I used BG for casting and then switched over to Sufix Tritanium a few years back when it first came out. I like BG when casting but when used on the trolling the stuff is like fishing with elastic. One good fish and it was time to change the line. The line turns white and gets real limp where it’s been stressed. 

I’ve been using Sufix Superoir for a couple years now and I really like how it performs on the troll. It’s not a bad casting line either


----------



## Mark G

RACN35 said:


> yea thats it- its the LINEs fault



Uh- what's a boater need casting distance for anyway 

J/k LOL 

I've been using Sufix Siege for awhile And it casts great but is not as abrasion resistant as Sufix Tri plus. IF casting distance is the number one priority I use Siege, otherwise it is Tri plus.


----------



## Surfcaster1

Berkley Big Game.


----------



## gzeke33

*Mono*

Lots of answers out there.

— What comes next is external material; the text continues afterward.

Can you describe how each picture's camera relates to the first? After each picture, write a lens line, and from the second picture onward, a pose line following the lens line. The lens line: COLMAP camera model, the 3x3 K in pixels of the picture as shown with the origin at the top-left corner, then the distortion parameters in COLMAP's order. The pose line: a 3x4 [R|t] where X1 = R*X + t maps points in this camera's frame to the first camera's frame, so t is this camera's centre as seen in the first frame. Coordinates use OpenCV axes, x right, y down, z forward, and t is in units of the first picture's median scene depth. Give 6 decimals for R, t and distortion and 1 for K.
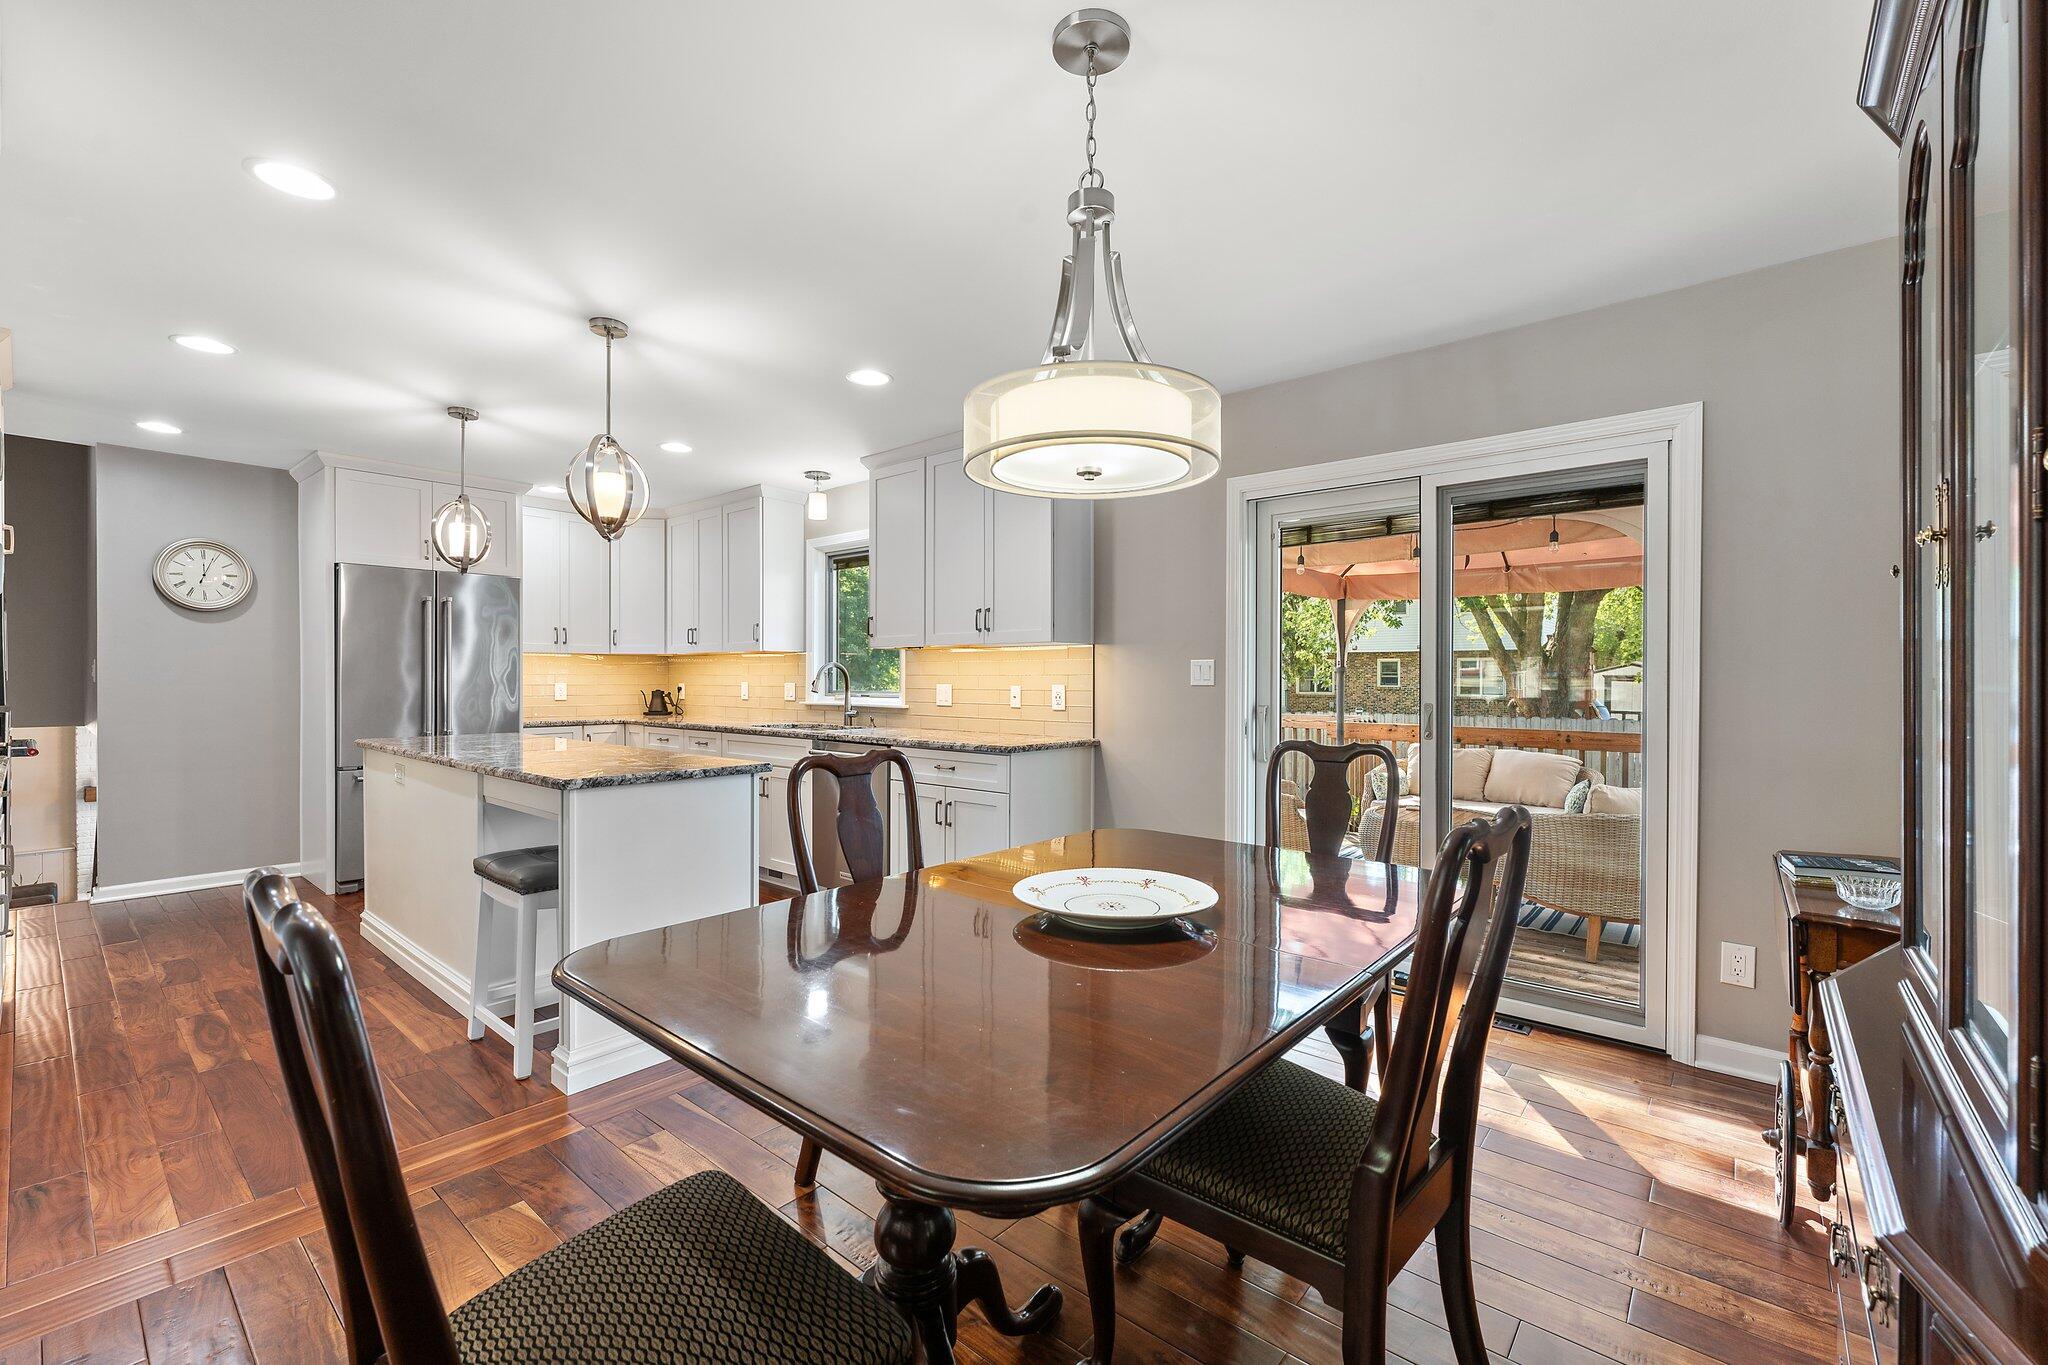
lens RADIAL K [[862.2, 0, 1037.7], [0, 862.2, 679.8], [0, 0, 1]] dist [0.002970, 0.000018]
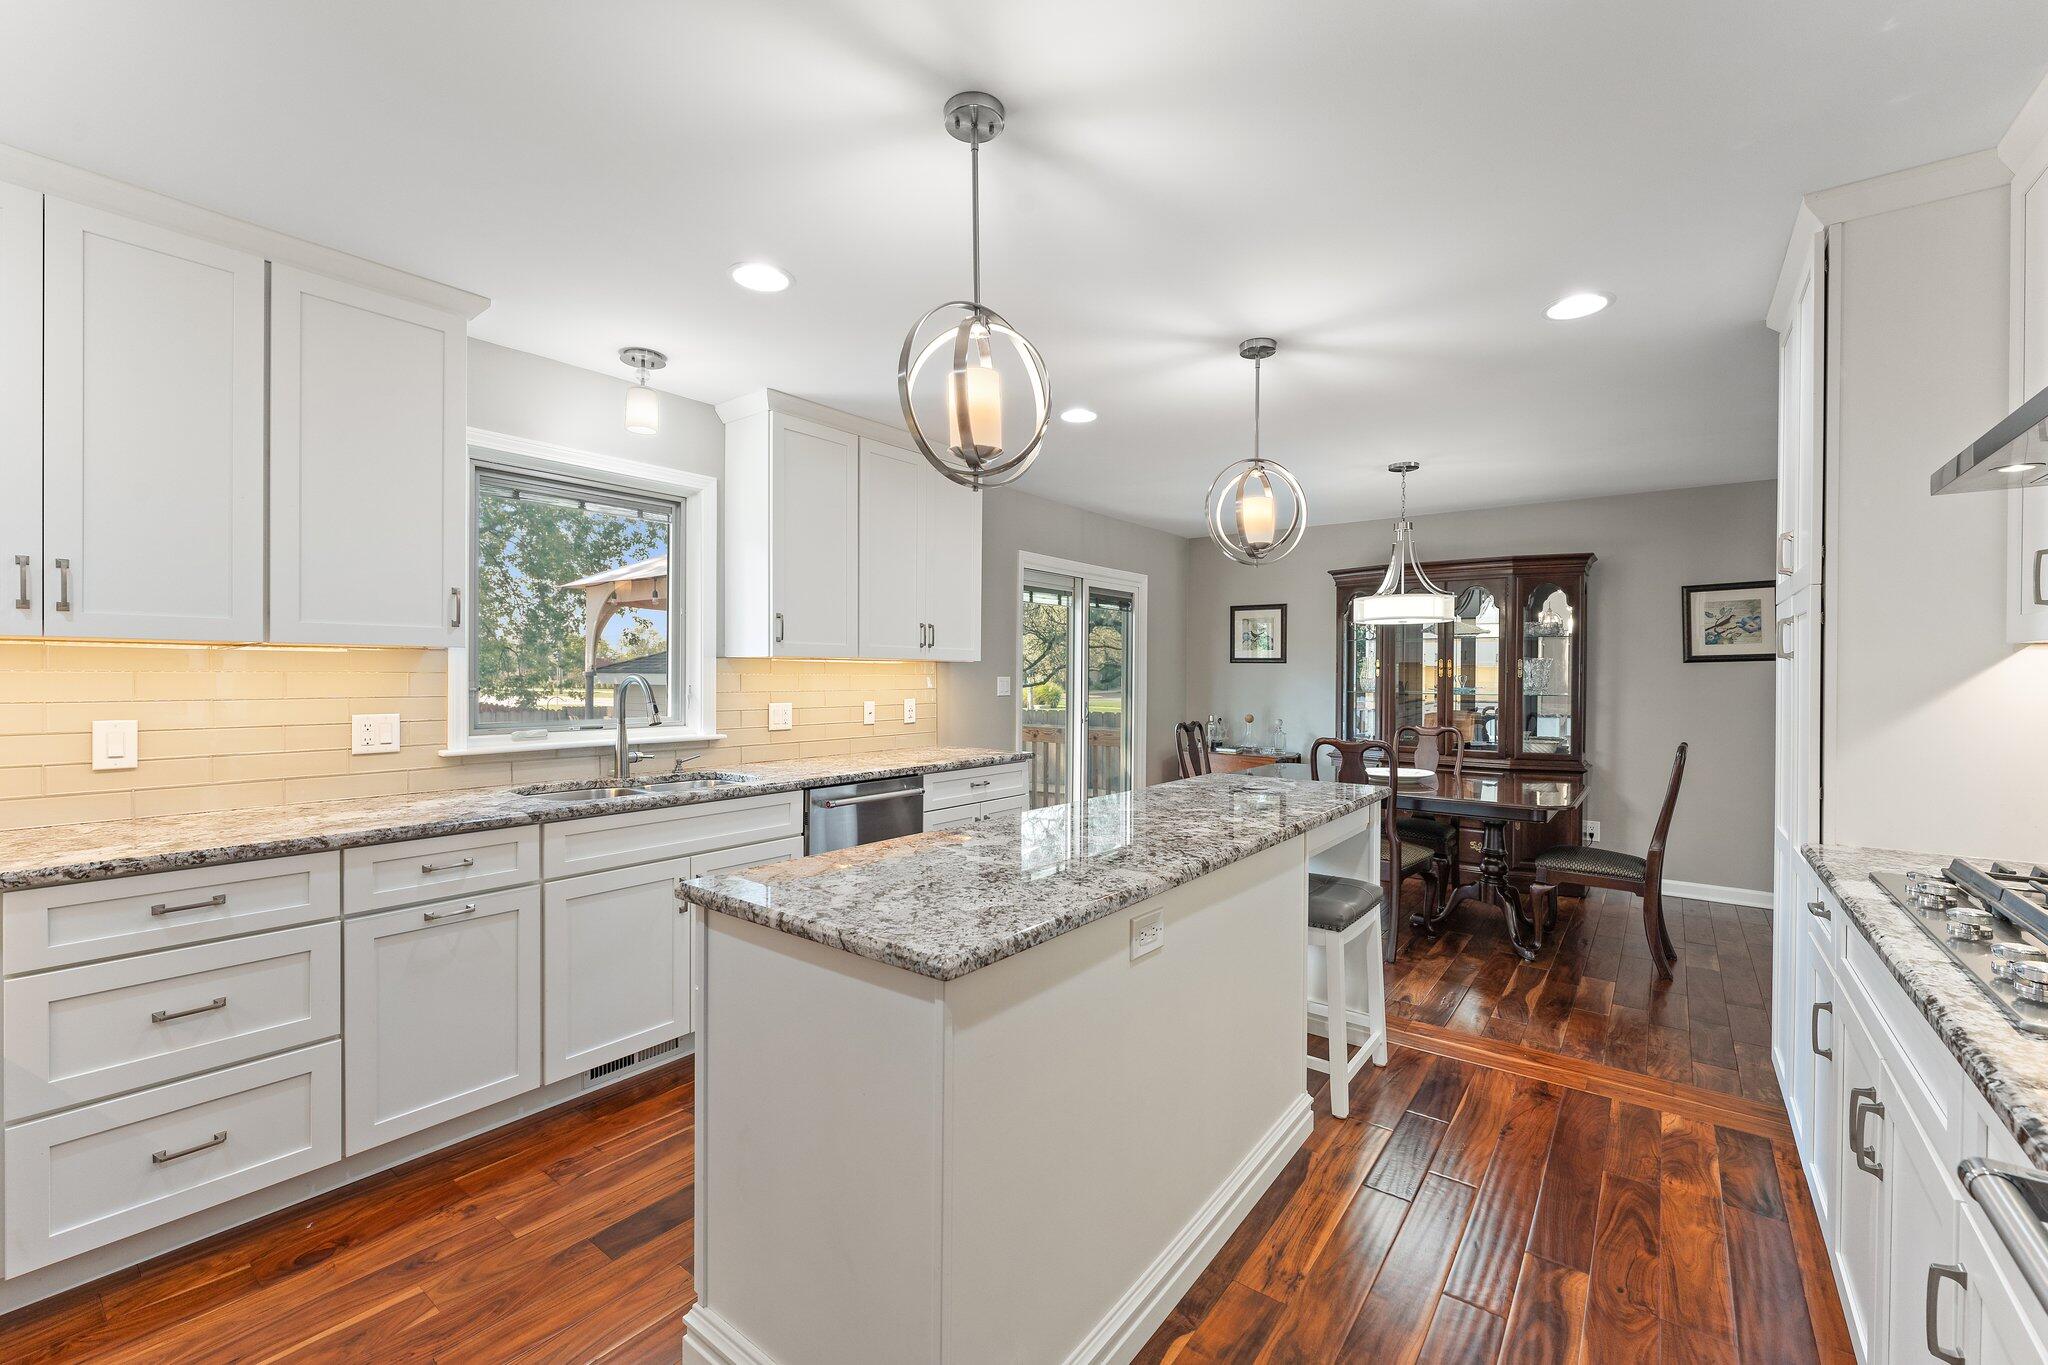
lens RADIAL K [[830.6, 0, 1028.0], [0, 830.6, 679.7], [0, 0, 1]] dist [0.003904, 0.000030]
pose [[-0.045935, -0.004423, 0.998935, -0.951460], [-0.001435, 0.999989, 0.004362, -0.021453], [-0.998943, -0.001234, -0.045941, 0.866529]]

I use Berkley's Trilene Supreme and have had good luck with it.


----------



## VICIII

who makes "bill fisher?"
I have been using that stuff (20lb) and it has been very good and was $22 for 2 lb..
I has been much better than Ande.... My big game was with 25 to it is hard to compare it to the Bill Fisher...

just did some digging... it is made by Sea Striker..
looks like there higher grade line..


----------



## cygnus-x1

Suffix Tritanium Plus.

Silky, Smooth, Strong and Abrasion resistant.


----------